Information provided:
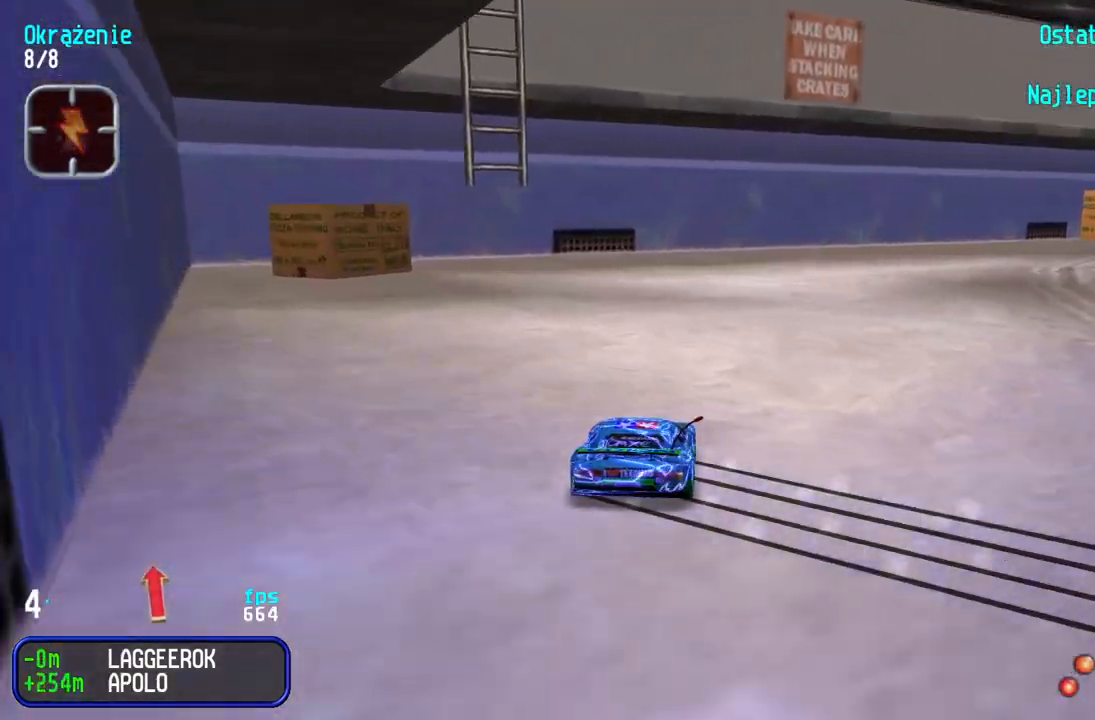
{"keys": ["up"], "events": [[33, "right", "down"], [500, "right", "up"]]}
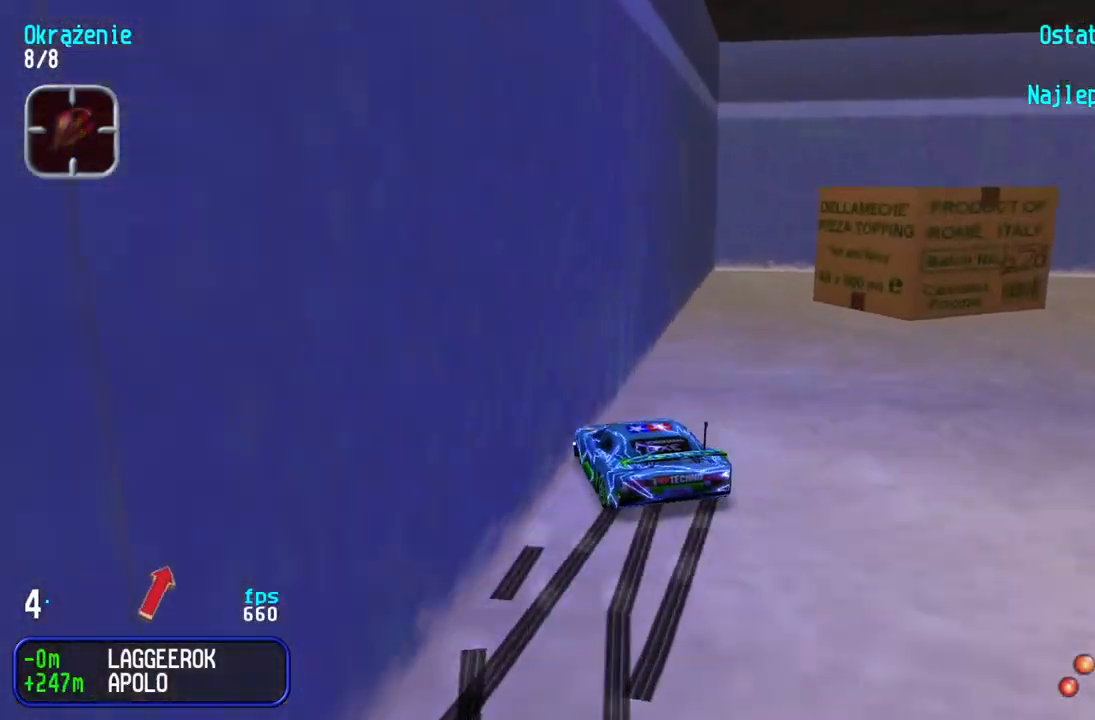
{"keys": ["right"], "events": [[83, "left", "down"], [117, "left", "up"], [150, "right", "down"], [250, "up", "up"], [300, "down", "down"], [467, "down", "up"]]}
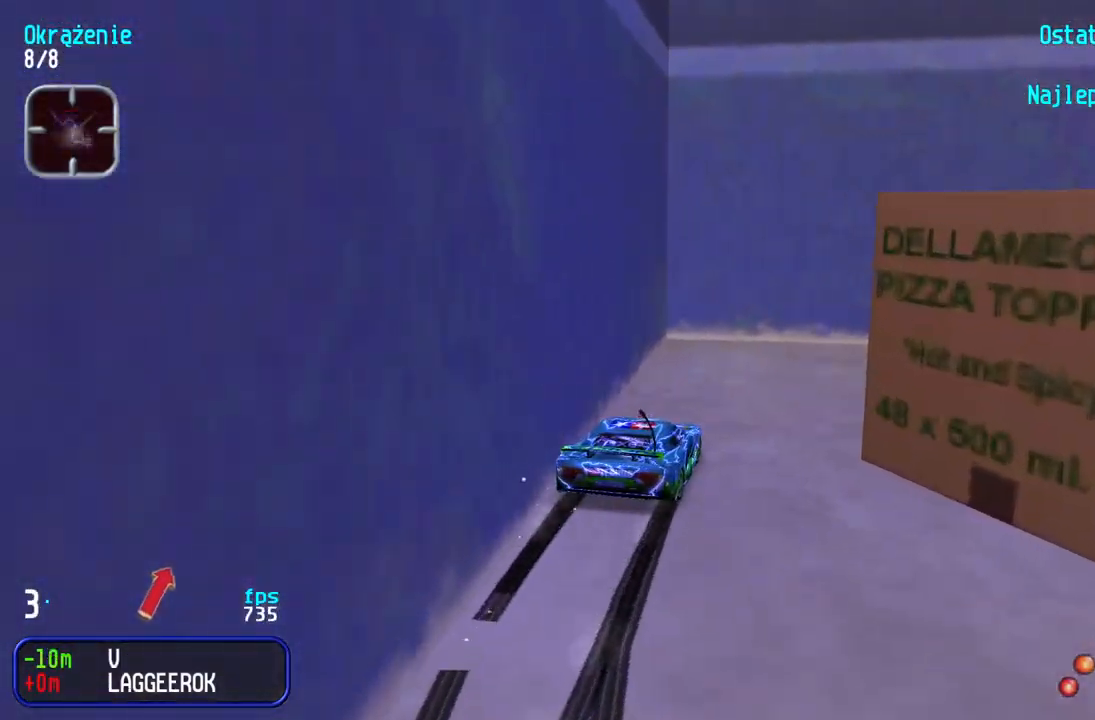
{"keys": ["up"], "events": [[33, "up", "down"], [467, "right", "up"]]}
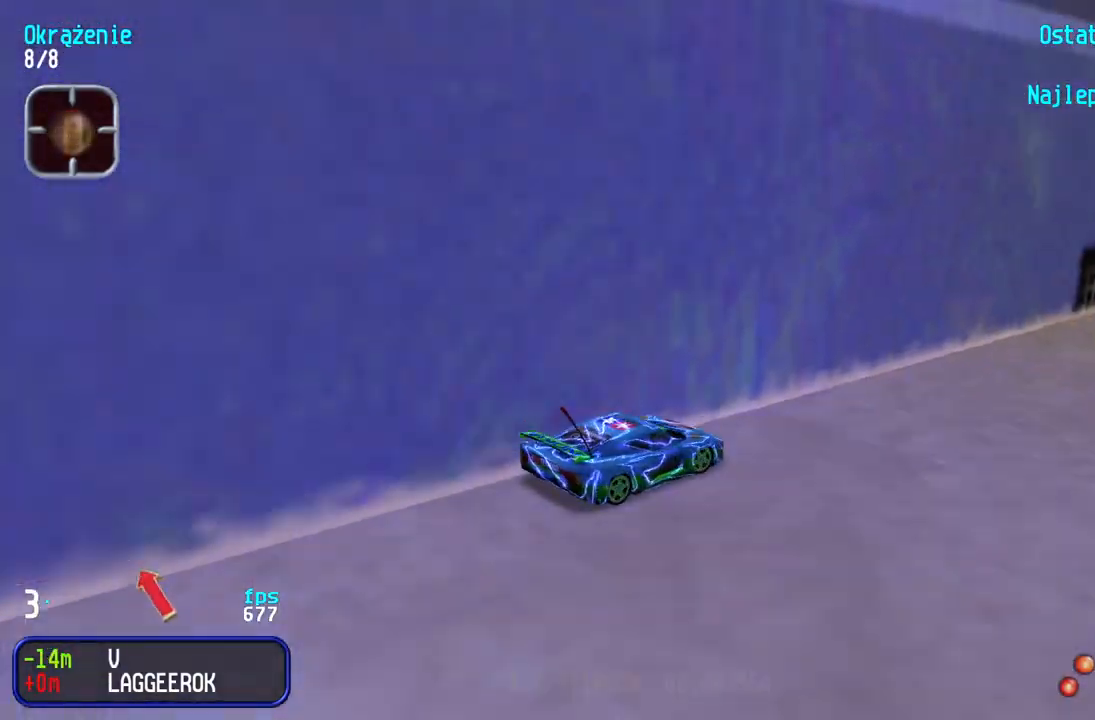
{"keys": ["up"], "events": [[50, "right", "down"], [217, "right", "up"], [283, "right", "down"], [467, "right", "up"]]}
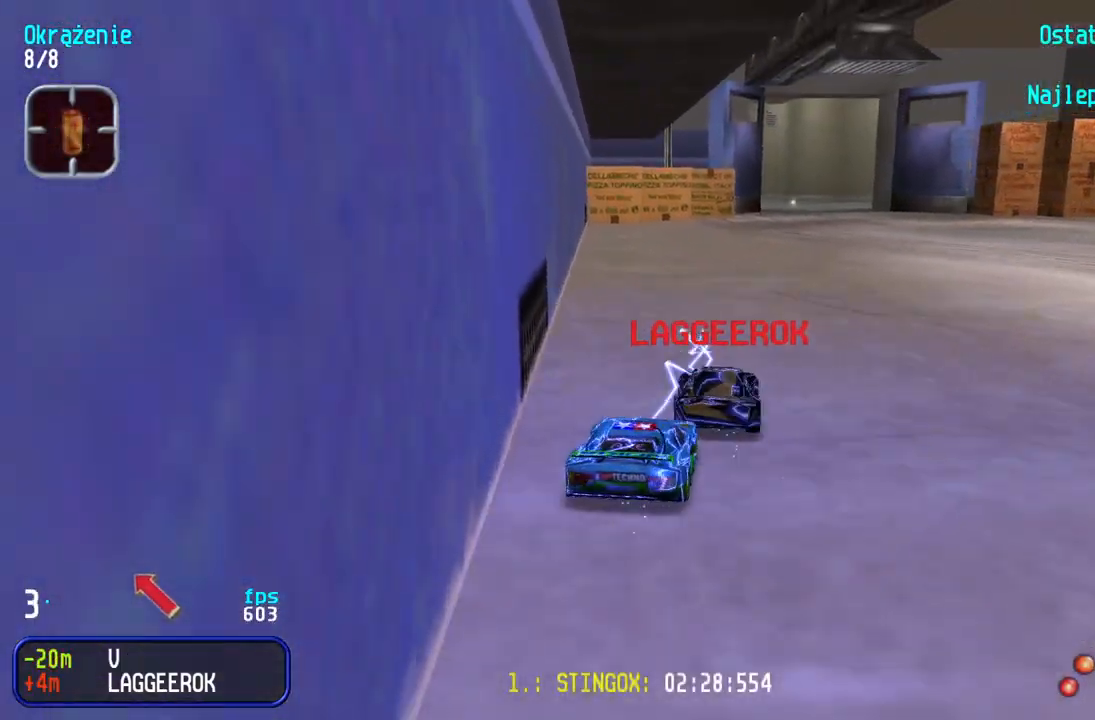
{"keys": ["up"], "events": [[50, "right", "down"], [200, "right", "up"]]}
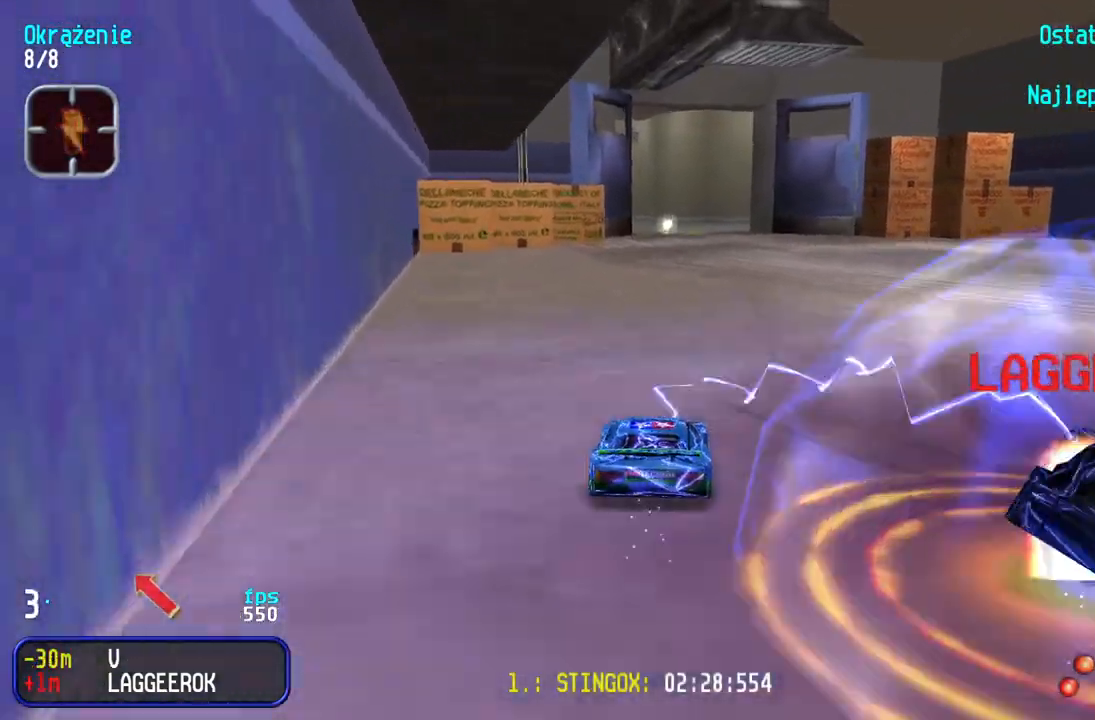
{"keys": ["up"], "events": [[167, "right", "down"], [250, "right", "up"], [300, "left", "down"], [400, "left", "up"]]}
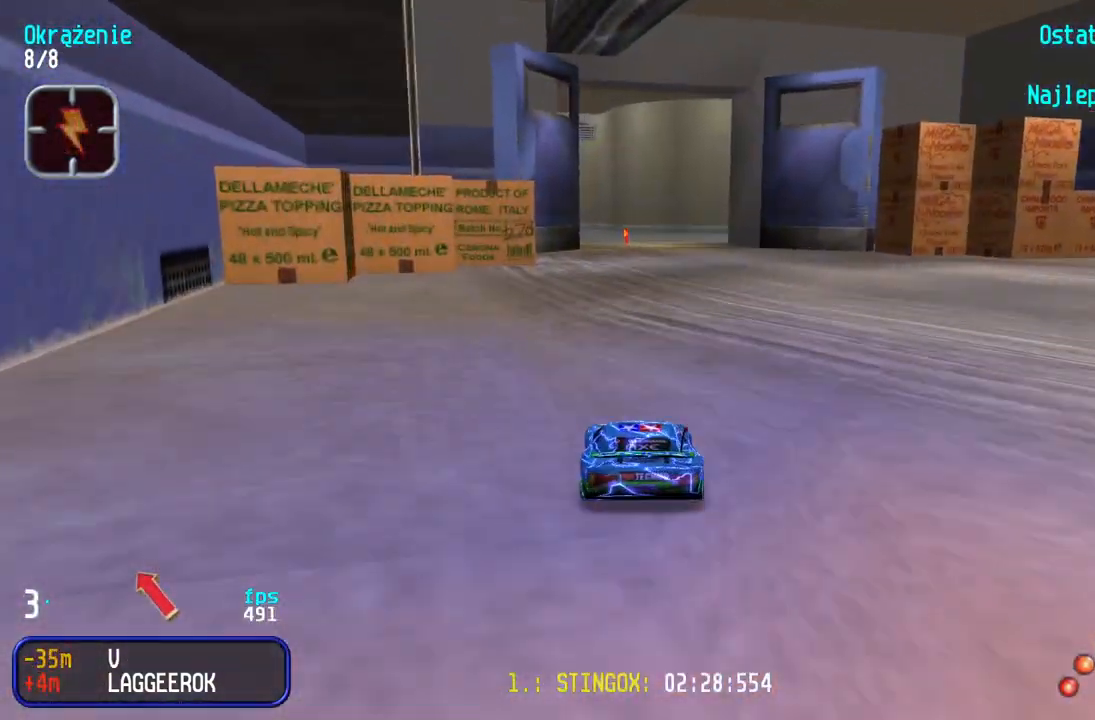
{"keys": ["up"], "events": [[183, "left", "down"], [250, "left", "up"], [433, "left", "down"], [500, "left", "up"]]}
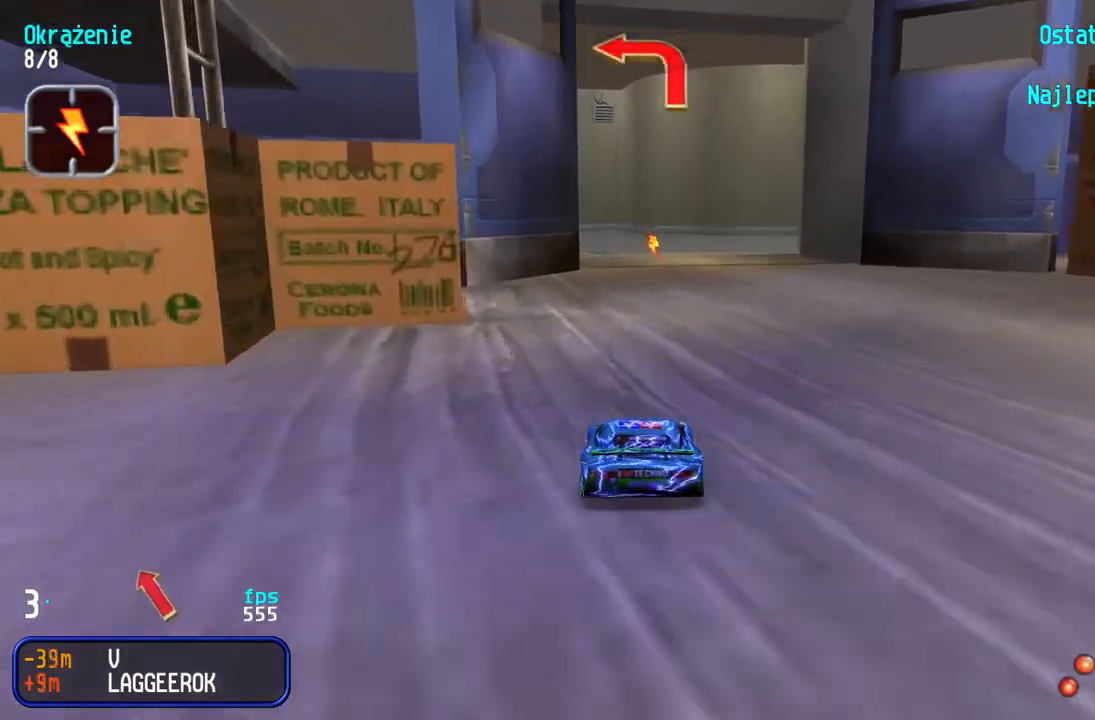
{"keys": ["left", "up"], "events": [[217, "left", "down"], [283, "left", "up"], [400, "left", "down"]]}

Task item: Give the number of lines in the data that contain "left", with no other words.

Response box: 4